Using Kubernetes Health Checks

I’ve seen a lot of questions about Kubernetes health checks recently and how they should be used. I’ll do my best to explain them and the difference between the types of health checks and how each will affect your application.

Liveness Probes

Kubernetes health checks are divided into liveness and readiness probes. The purpose of liveness probes are to indicate that your application is running. Normally your app could just crash and Kubernetes will see that the app has terminated and restart it but the goal of liveness probes is to catch situations when an app has crashed or deadlocked without terminating. So a simple HTTP response should suffice here.

As a simple example here is a health check I often use for my Go applications.

http.HandleFunc("/healthz", func(w http.ResponseWriter, r *http.Request) {
  w.Write([]byte("OK"))
}
http.ListenAndServe(":8080", nil)

and in the deployment:

livenessProbe:
  # an http probe
  httpGet:
    path: /healthz
    port: 8080
  initialDelaySeconds: 15
  timeoutSeconds: 1

This just tells Kubernetes that the application is up and running. The initialDelaySeconds tells Kubernetes to delay starting the health checks for this number of seconds after it sees the pod is started. If your application takes a while to start up, you can play with this setting to help it out. The timeoutSeconds tells Kubernetes how long it should wait for responses for the health check. For liveness probes, this shouldn’t be very long but you do want to give your app enough time to respond even in cases where it’s under load.

If the app never starts up or responds with an HTTP error code then Kubernetes will restart the pod. You will want to do your best to not do anything too fancy in liveness probes since it could cause disruptions in your app if your liveness probes start failing.

Readiness Probes

Readiness probes are very similar to liveness probes except that the result of a failed probe is different. Readiness probes are meant to check if your application is ready to serve traffic. This is subtly different than liveness. For instance, say your application depends on a database and memcached. If both of these need to be up and running for your app to serve traffic, then you could say that both are required for your app’s “readiness”.

If the readiness probe for your app fails, then that pod is removed from the endpoints that make up a service. This makes it so that pods that are not ready will not have traffic sent to them by Kubernetes’ service discovery mechanism. This is really helpful for situations where a new pod for a service gets started; scale up events, rolling updates, etc. Readiness probes make sure that pods are not sent traffic in the time between when they start up, and and when they are ready to serve traffic.

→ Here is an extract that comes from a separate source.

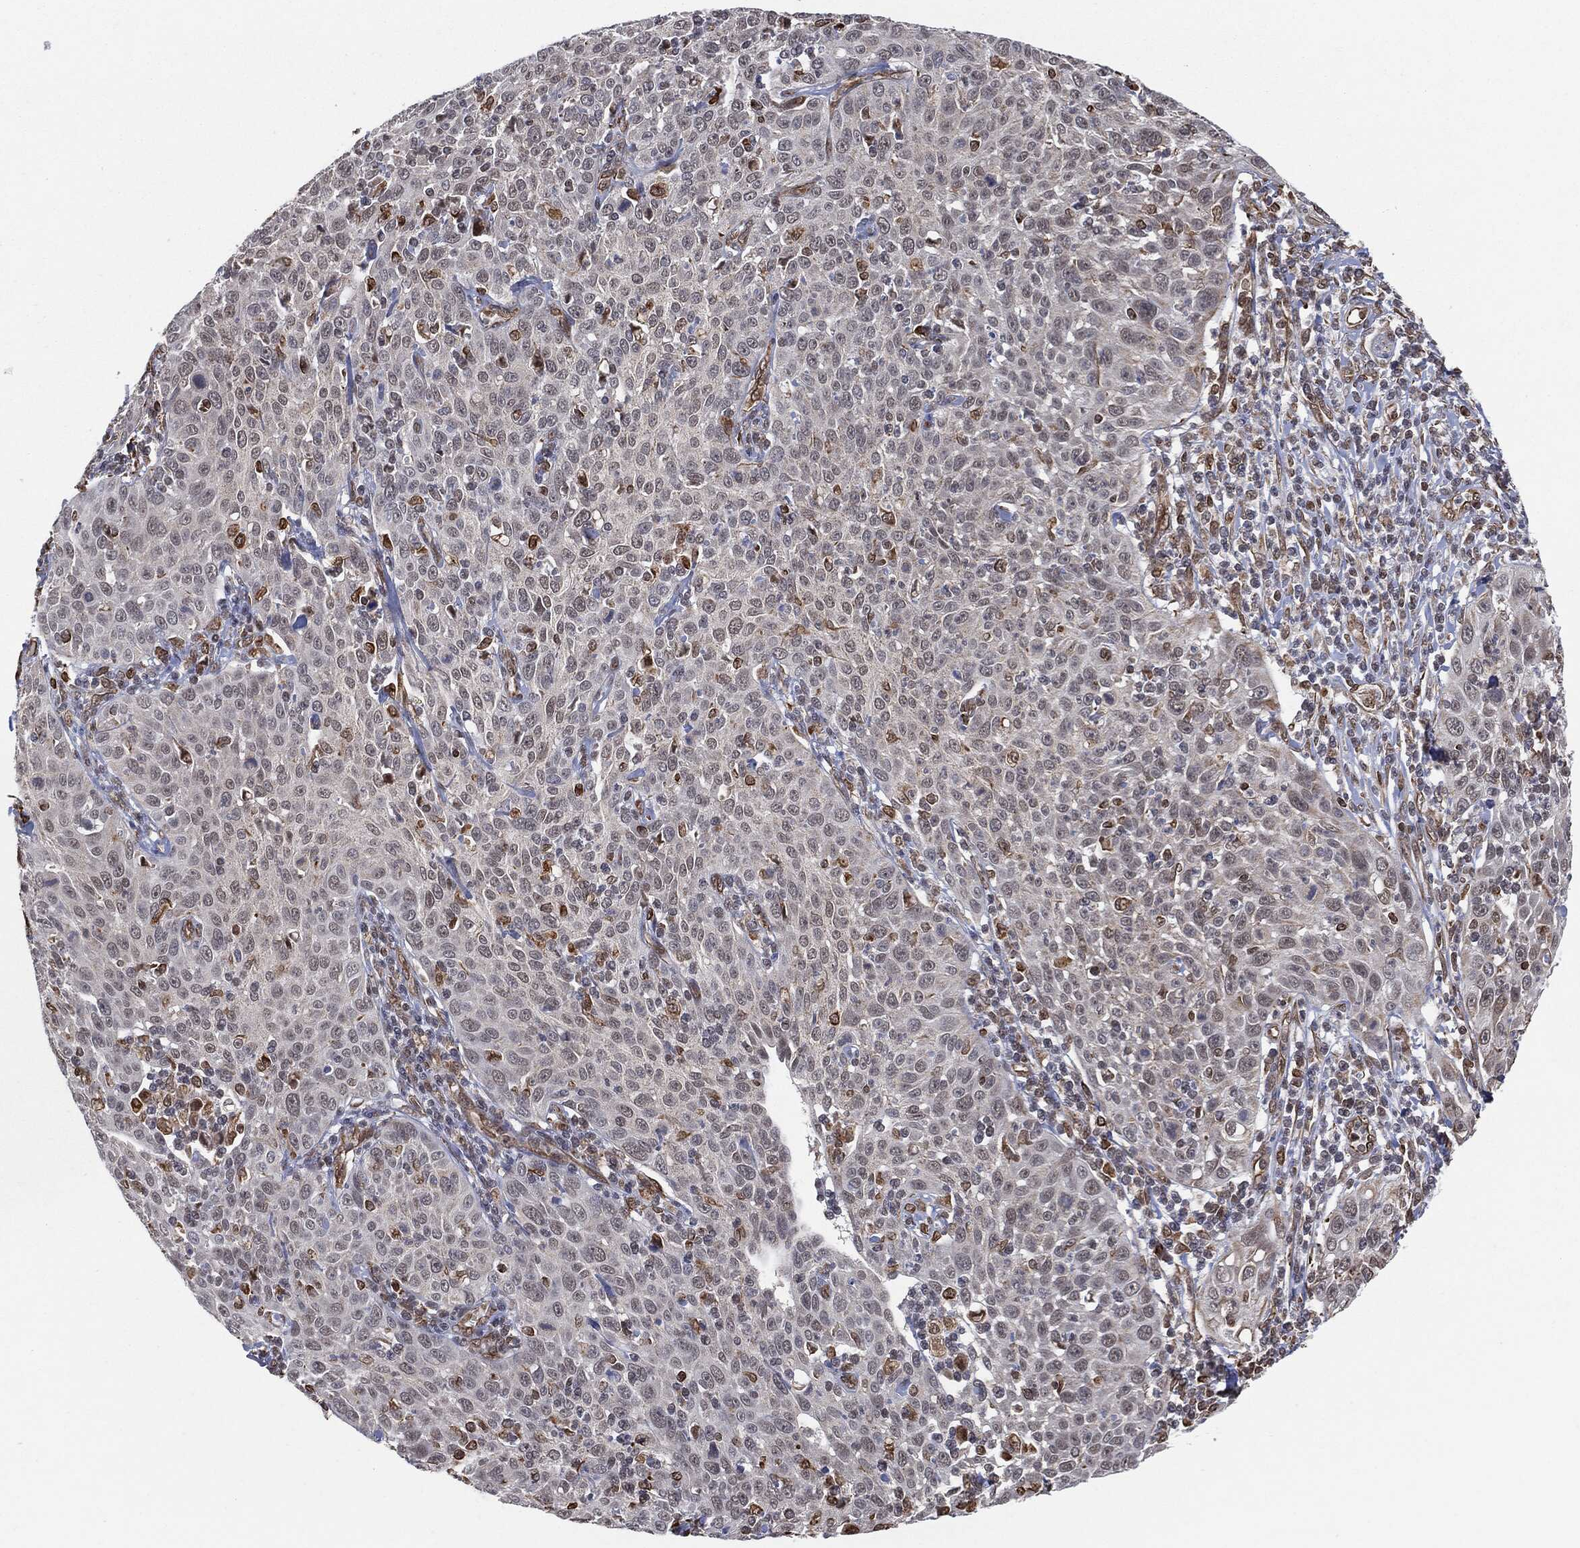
{"staining": {"intensity": "negative", "quantity": "none", "location": "none"}, "tissue": "cervical cancer", "cell_type": "Tumor cells", "image_type": "cancer", "snomed": [{"axis": "morphology", "description": "Squamous cell carcinoma, NOS"}, {"axis": "topography", "description": "Cervix"}], "caption": "Immunohistochemistry (IHC) of human squamous cell carcinoma (cervical) reveals no expression in tumor cells.", "gene": "TP53RK", "patient": {"sex": "female", "age": 26}}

The definition of a readiness probe is the same as liveness probes. Readiness probes are defined as part of a Deployment like so:

readinessProbe:
  # an http probe
  httpGet:
    path: /readiness
    port: 8080
  initialDelaySeconds: 20
  timeoutSeconds: 5

You will want to check that you can connect to all of your application’s dependencies in your readiness probe. To use the example where we depend on a database and memcached, we will want to check that we are able to connect to both.

Here’s what that might look like. Here I check memcached and the database and if one is not available I return a 503 response status.

http.HandleFunc("/readiness", func(w http.ResponseWriter, r *http.Request) {
  ok := true
  errMsg = ""

  // Check memcache
  if mc != nil {
    err := mc.Set(&memcache.Item{Key: "healthz", Value: []byte("test")})
  }
  if mc == nil || err != nil {
    ok = false
    errMsg += "Memcached not ok.¥n"
  }

  // Check database
  if db != nil {
    _, err := db.Query("SELECT 1;")
  }
  if db == nil || err != nil {
    ok = false
    errMsg += "Database not ok.¥n"
  }

  if ok {
    w.Write([]byte("OK"))
  } else {
    // Send 503
    http.Error(w, errMsg, http.StatusServiceUnavailable)
  }
})
http.ListenAndServe(":8080", nil)

More Stable Applications

Liveness and Readiness probes really help with the stability of applications. They help to make sure that traffic only goes to instances that are ready for it, as well as self heal when apps become unresponsive. They are a better solution to what my colleage Kelsey Hightower called 12 Fractured Apps. With proper health checks in place you can deploy your applications in any order without having to worry about dependencies or complicated entrypoint scripts. And applications will start serving traffic when they are ready so auto-scaling and rolling updates work smoothly.